Whatever your political view on Brexit, we are approaching a time of great change. If the vital area of pharmaceutical regulation is neglected, irreparable harm could be done to the health of the UK population for generations to come. With careful planning and collaboration the opposite can occur—the UK can maintain or even advance its position as a leader in life sciences. Not only do patients require the latter, the life sciences sector is a large source of well-paid employment, and a large net exporter for the UK—the gross value added of workers in the sector being estimated to be twice the UK average [16] over the approximately 500,000 direct and indirect employees.
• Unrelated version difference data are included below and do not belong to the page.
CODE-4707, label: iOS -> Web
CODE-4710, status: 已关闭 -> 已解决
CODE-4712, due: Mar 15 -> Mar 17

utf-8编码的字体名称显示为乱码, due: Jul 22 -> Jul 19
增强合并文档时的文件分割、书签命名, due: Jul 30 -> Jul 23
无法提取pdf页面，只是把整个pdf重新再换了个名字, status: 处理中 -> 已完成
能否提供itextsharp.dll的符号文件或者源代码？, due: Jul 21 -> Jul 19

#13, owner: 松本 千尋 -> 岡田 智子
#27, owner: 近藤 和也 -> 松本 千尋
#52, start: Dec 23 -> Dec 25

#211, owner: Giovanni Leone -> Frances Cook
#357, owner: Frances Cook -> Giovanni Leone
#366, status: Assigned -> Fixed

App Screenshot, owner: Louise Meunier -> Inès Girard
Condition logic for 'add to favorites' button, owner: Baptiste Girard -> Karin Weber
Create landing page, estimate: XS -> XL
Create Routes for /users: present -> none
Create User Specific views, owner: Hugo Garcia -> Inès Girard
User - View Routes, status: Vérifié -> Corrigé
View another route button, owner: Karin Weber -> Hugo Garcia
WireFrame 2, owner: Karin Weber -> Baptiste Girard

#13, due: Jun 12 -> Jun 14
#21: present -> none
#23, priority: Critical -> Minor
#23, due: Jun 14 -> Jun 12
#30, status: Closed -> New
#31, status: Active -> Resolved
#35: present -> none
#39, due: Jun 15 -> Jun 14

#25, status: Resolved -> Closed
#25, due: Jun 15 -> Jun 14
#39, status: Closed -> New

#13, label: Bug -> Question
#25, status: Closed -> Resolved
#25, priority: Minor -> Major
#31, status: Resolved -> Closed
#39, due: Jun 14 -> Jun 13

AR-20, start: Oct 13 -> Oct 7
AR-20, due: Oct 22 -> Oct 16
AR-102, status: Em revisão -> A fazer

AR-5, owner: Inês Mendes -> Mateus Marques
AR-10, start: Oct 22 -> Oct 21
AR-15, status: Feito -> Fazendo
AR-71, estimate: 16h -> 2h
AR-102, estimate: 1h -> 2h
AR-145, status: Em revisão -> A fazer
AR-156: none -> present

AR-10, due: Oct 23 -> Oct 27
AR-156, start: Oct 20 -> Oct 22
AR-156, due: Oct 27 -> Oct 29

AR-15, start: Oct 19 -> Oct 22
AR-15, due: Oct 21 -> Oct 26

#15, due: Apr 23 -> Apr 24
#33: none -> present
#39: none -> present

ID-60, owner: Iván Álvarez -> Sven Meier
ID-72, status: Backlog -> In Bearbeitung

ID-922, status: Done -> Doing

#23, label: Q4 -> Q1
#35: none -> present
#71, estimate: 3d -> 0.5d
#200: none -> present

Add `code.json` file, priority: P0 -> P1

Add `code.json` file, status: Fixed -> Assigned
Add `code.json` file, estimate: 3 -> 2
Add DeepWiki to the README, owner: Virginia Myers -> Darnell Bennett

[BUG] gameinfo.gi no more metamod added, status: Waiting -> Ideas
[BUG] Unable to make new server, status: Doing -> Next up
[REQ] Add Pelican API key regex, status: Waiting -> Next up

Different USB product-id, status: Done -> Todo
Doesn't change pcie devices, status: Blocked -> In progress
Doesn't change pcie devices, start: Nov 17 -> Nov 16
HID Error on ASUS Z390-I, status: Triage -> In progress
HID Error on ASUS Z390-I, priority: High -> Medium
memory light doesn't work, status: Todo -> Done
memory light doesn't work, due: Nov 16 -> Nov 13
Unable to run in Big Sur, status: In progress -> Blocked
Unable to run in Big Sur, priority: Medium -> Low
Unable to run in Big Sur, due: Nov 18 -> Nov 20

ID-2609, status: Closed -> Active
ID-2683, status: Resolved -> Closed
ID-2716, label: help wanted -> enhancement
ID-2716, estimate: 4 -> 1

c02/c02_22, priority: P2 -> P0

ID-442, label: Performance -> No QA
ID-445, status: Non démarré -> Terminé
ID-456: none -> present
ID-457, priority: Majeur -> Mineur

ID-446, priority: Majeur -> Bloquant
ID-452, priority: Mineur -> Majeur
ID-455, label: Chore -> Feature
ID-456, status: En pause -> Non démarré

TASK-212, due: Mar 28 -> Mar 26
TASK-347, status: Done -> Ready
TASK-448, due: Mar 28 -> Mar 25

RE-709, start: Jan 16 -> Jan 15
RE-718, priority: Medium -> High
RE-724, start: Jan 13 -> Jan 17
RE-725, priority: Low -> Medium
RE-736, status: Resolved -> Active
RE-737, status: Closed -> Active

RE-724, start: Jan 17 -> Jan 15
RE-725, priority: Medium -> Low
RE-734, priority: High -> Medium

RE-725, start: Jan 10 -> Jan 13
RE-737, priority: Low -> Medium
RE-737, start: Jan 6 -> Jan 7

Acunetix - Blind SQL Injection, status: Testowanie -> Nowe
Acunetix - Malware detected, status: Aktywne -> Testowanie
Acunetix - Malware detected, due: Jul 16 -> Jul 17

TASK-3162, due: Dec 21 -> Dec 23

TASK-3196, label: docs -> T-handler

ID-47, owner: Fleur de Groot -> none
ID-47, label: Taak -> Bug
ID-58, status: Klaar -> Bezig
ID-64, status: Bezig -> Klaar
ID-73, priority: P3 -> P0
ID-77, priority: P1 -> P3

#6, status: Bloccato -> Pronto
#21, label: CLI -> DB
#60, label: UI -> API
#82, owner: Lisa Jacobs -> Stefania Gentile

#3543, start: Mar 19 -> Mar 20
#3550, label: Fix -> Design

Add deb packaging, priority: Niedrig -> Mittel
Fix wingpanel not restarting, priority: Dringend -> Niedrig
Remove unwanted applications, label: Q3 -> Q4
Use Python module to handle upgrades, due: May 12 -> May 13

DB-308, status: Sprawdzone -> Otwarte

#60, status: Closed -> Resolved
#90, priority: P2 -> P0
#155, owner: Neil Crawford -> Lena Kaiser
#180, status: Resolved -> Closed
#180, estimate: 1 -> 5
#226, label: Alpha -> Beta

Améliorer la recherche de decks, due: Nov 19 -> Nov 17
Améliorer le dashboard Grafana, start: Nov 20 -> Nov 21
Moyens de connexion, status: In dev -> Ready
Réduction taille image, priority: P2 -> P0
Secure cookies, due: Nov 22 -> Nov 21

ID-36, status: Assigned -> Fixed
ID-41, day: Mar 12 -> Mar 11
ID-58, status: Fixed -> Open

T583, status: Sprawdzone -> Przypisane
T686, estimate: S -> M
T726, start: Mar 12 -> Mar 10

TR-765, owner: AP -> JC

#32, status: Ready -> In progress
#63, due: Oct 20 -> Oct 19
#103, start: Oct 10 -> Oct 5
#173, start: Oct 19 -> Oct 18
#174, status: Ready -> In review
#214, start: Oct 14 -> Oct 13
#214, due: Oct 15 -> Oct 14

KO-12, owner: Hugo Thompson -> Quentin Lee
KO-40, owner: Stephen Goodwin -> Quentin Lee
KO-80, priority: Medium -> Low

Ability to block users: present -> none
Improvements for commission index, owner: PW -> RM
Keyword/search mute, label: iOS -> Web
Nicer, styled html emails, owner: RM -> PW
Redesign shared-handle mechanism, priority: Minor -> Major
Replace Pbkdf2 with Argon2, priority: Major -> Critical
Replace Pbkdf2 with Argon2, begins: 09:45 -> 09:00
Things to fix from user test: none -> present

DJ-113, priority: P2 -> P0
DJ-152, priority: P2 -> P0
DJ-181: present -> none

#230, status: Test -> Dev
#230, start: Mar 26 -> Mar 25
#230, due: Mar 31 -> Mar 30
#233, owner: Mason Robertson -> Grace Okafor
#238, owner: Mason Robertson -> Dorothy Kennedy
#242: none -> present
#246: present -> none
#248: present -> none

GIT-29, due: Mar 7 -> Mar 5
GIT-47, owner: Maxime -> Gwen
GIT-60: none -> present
What is needed to avoid disaster, is for the case for collaboration to be made clearly by all stakeholders. Rather than treating the topic as a chip in trade negotiations, politicians need to give freedom to and empower the highly skilled staff at the MHRA and EMA to work together to find the best solution. Ideology should not trump the benefits of cooperation, beneficial to both parties, and whilst it will be sad to see the EMA leave the UK, this should not be the end of a productive relationship that has done great things for patients across Europe. If the situation is handled with the necessary respect and delicacy, it can continue to do so.

Conflicts of interest

The author has no competing interests and has received no funding. The content of this article is the view of the author alone, and does not necessarily reflect any official position of BresMed or University College London.